With its steady expansion, even before the latest merger, the organization was making increasing administrative demands on his time. He is essentially a creator-“I’m really the last of the Bugattis”, he told me recently-and resents being tethered to detailed administration.
Mr. Barber, on the other hand, is a highly skilled administrator in the planning of a product and bringing it forward through the design stages to full production. His responsibilities in B.M.C. will now follow the pattern of a similar relationship he could have with any member company of the group, including the Leyland side and any outside customers.
His team at Pressed Steel Fisher, will meet regularly and work closely with the B.M.C. design team, and it could co-operate equally well with those of Rover, Triumph, or any other group.

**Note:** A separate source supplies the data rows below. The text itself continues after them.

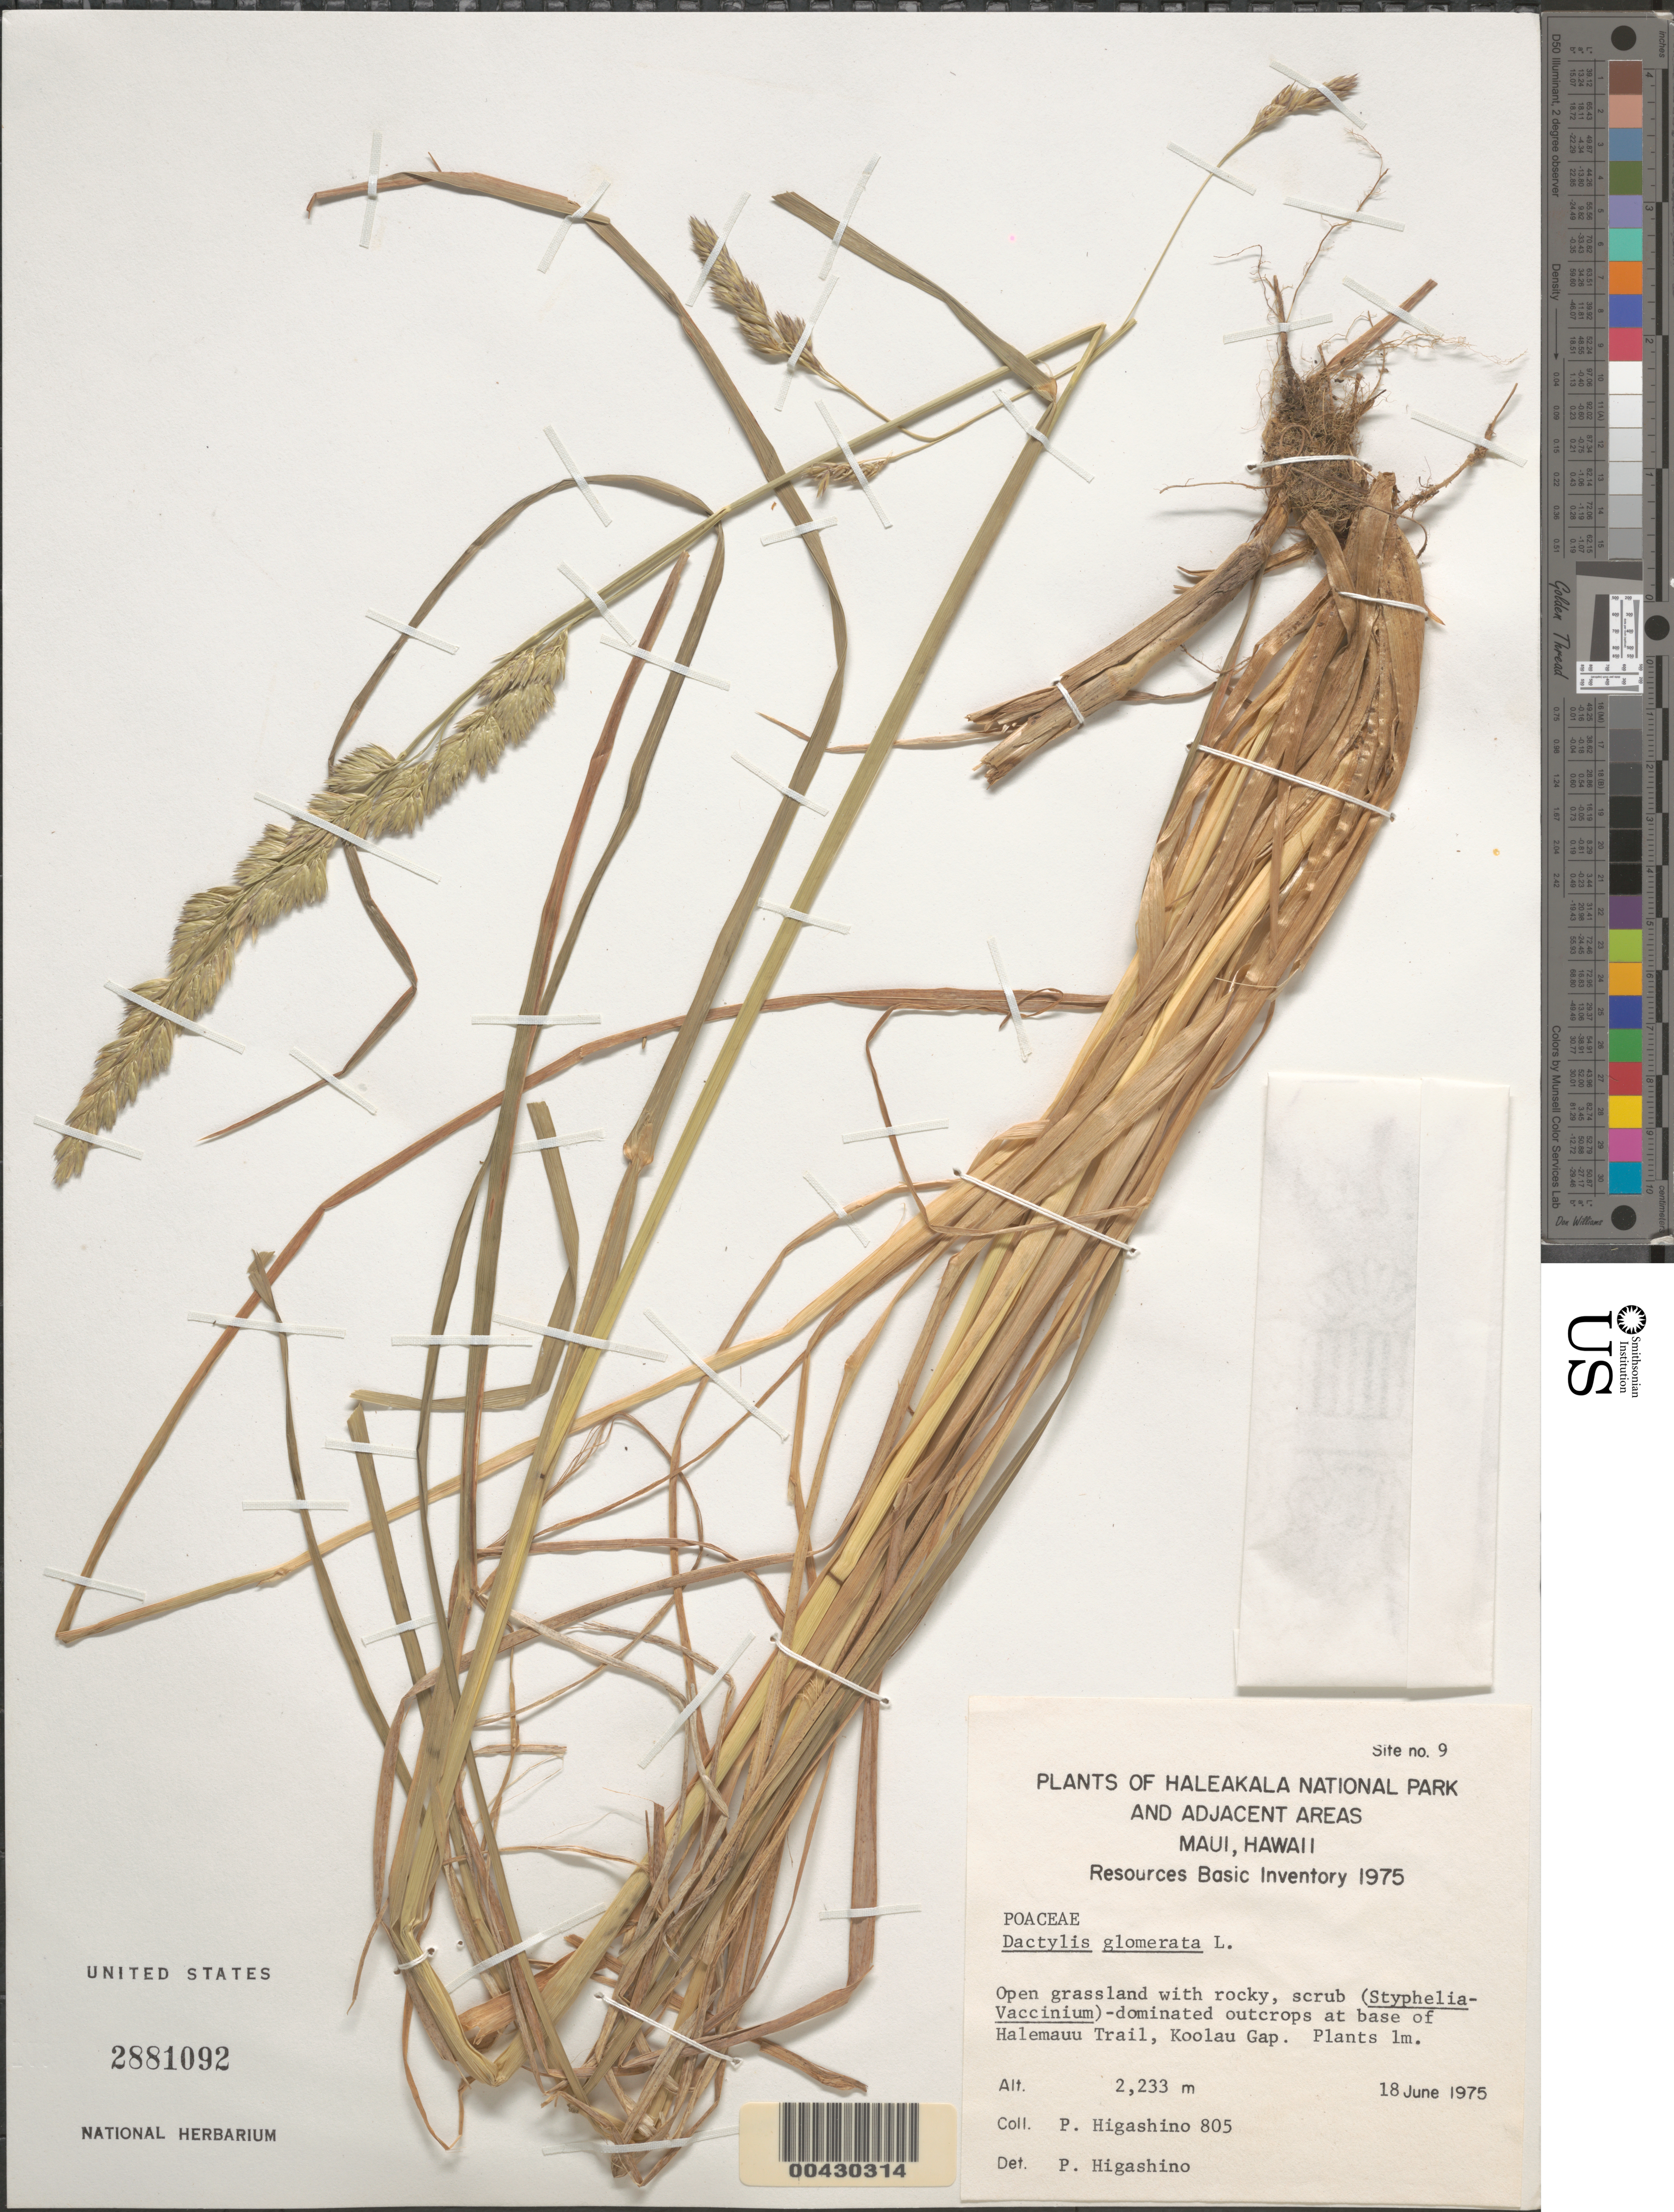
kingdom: Plantae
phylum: Tracheophyta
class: Liliopsida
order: Poales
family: Poaceae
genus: Dactylis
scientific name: Dactylis glomerata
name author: L.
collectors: P. Higashino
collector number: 805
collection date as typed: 18 Jun 1975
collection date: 1975-06-18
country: United States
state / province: Hawaii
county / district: Maui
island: Maui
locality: at base of Halemauu Trail, Koolau Gap; Haleakala National Park and adjacent areas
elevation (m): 2233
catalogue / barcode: US 2881092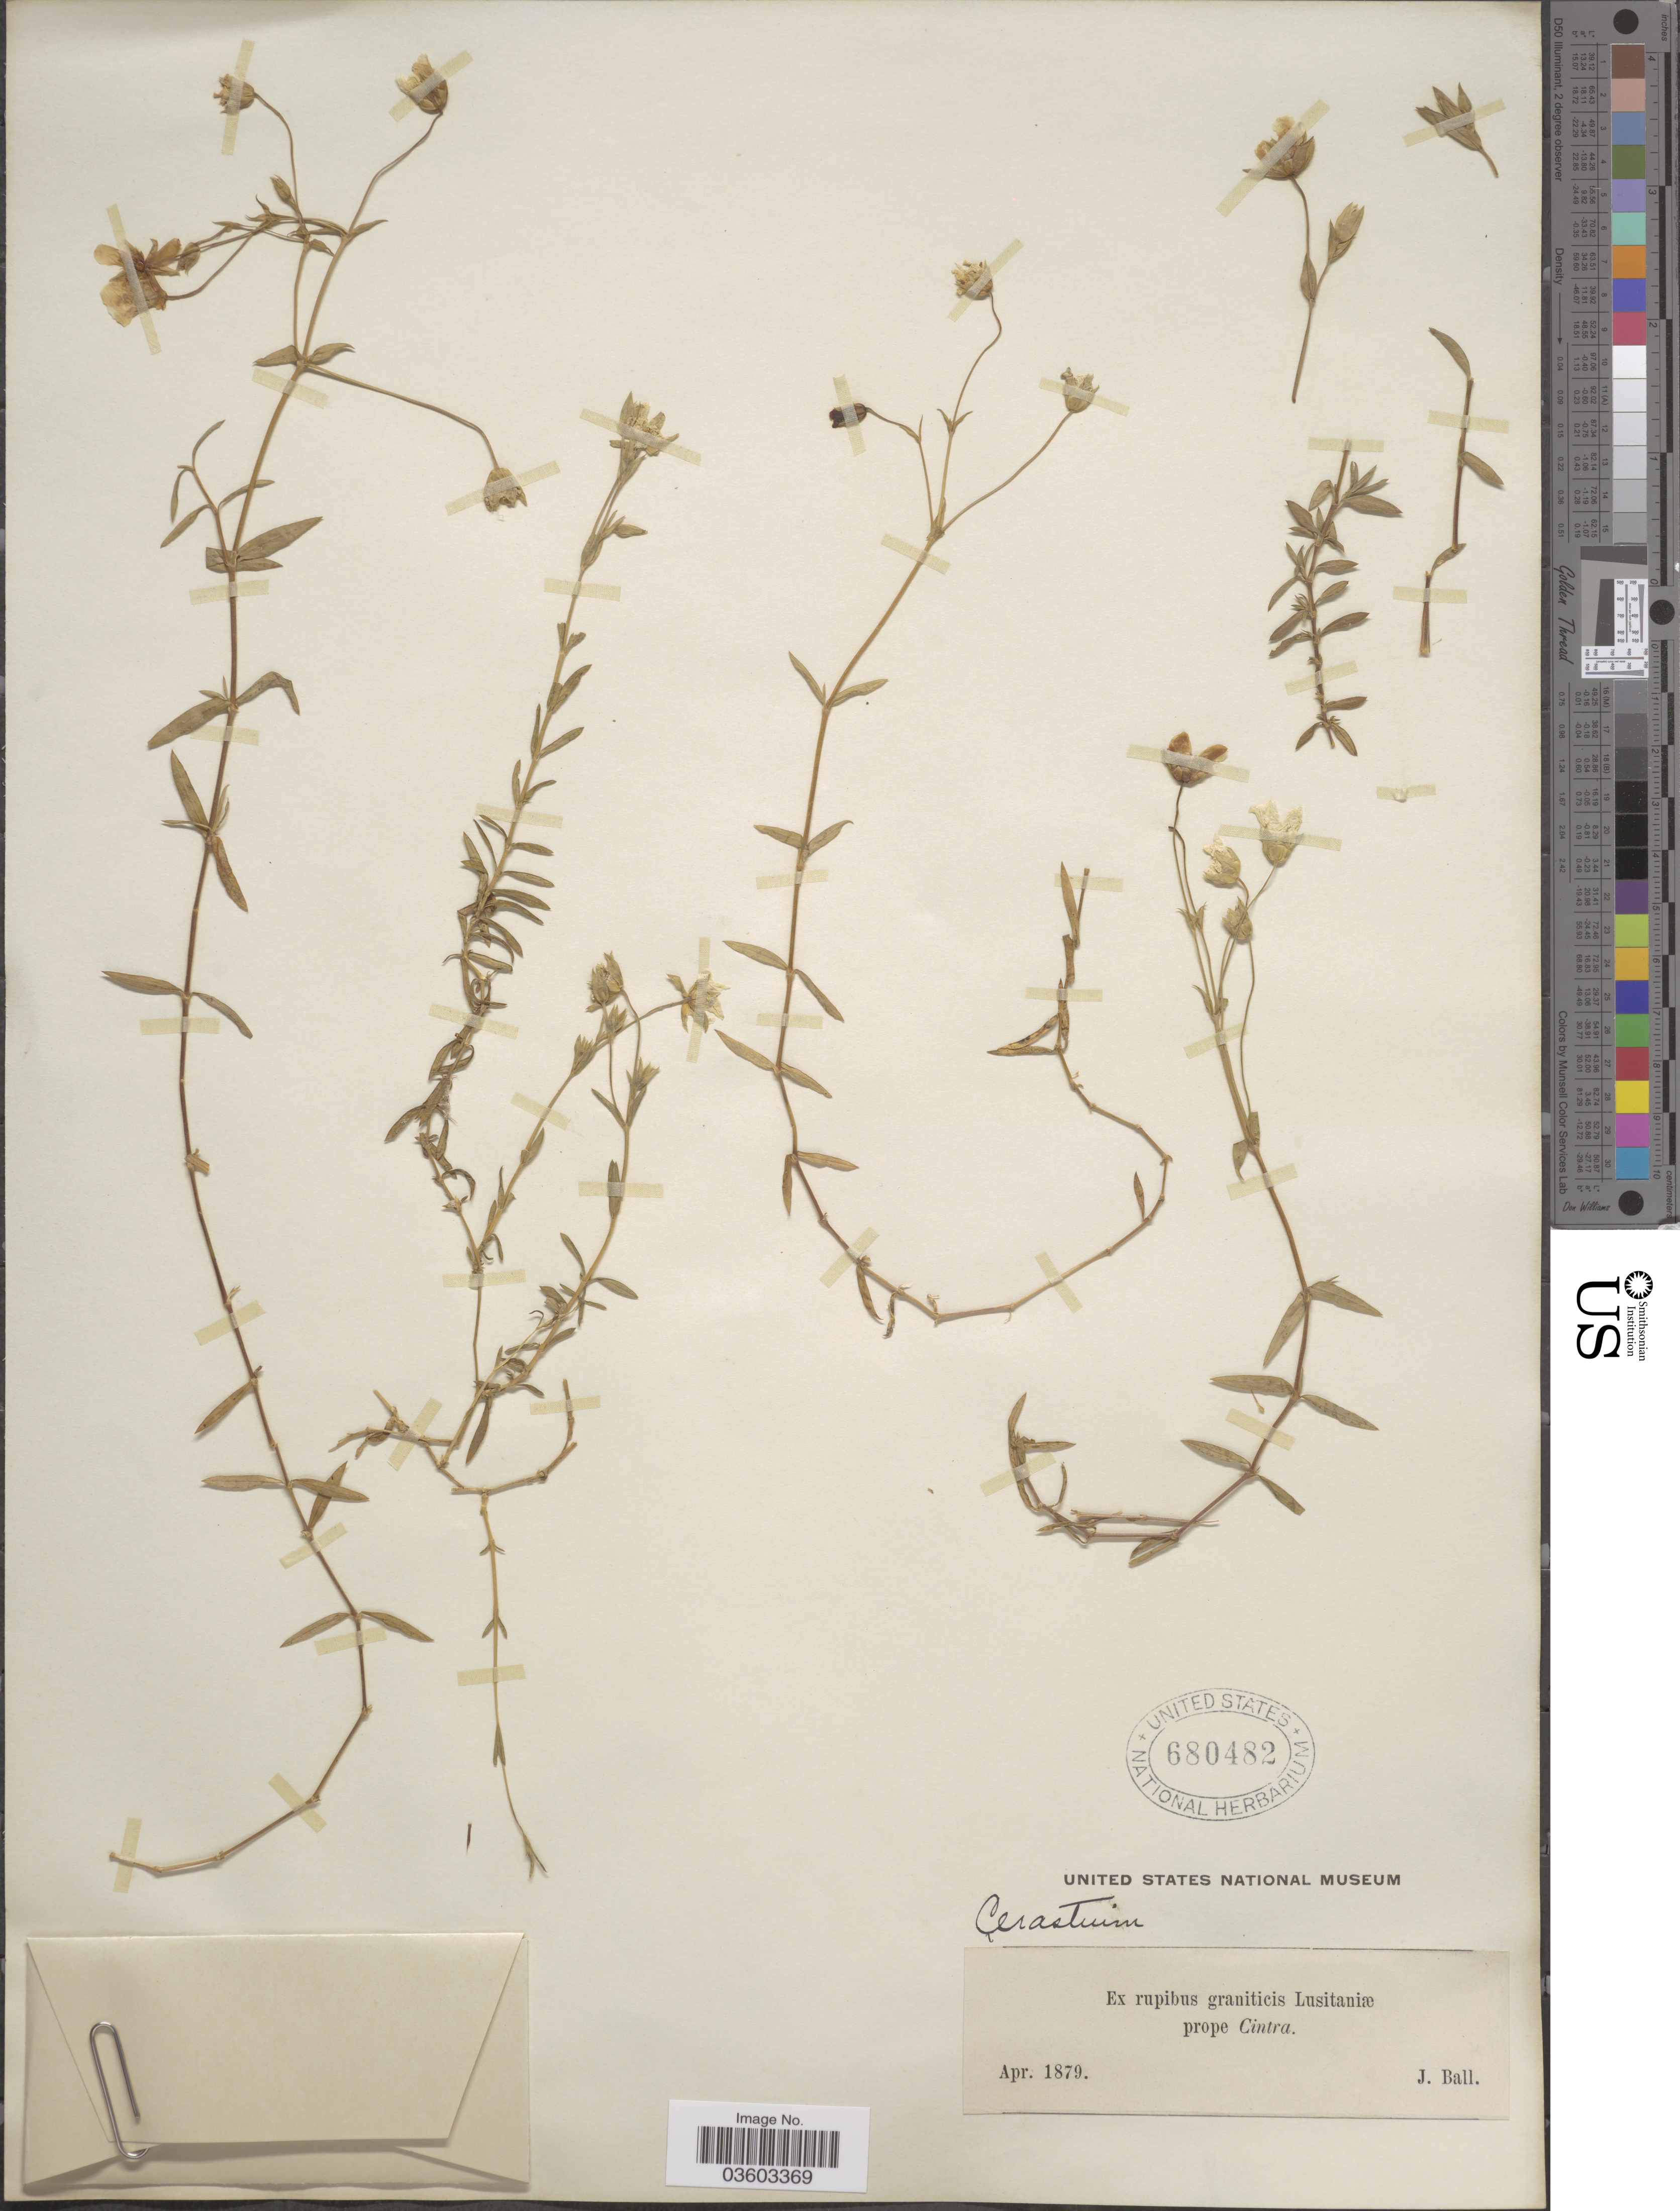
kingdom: Plantae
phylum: Tracheophyta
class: Magnoliopsida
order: Caryophyllales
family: Caryophyllaceae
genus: Cerastium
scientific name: Cerastium sp.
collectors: J. Ball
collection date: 1879-04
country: Portugal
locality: Ex rupibus graniticis Lusitaniæ prope Cintra.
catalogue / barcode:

Playing a central role in the new line-up will be Mr. Joe Edwards, who reports direct to B.M.C.’s chairman, Sir George Harriman (also chairman of the new British Leyland Motor Corporation). The results of the moves should be particularly fruitful in new model policies, enabling B.M.C. to operate a more streamlined machine for getting projects to the production stage and launching future model ranges.
The merger of BMC and Leyland would inevitably result in significant changes throughout the two organisations. That Alex Issigonis was more of a creative engineer than a pure product-designer is obvious when you look at the cars he designed. Yet it is also clear with hindsight (and was surely visible to some at the time) that he had overseen a range of cars that were commercial failures.
The Mini, 1100, 1800, Maxi were obviously innovative, yet they singularly failed to appeal to the mass-market at home and across Europe that Ford had targeted so effectively. Even the more successful BMC models failed to sell in large enough numbers to be sufficiently profitable at the price they were sold. The fact that the 1800 so missed its target market, necessitating the launch of the poorly designed Maxi, just heaped problems onto an already failing company.
These were some of the failures of the entire BMC, not just Alec Issigonis. But the merged company couldn’t continue as before. This move may have been mainly a face-saving gesture to move Alec Issigonis away from product design without sacking the man who was so closely associated with BMC cars, but it also looked like a shrewd move by Leyland. Alec Issigonis was surely better-suited to an innovation role, although it must have been frustrating for him to see few of his subsequent innovations reach the market.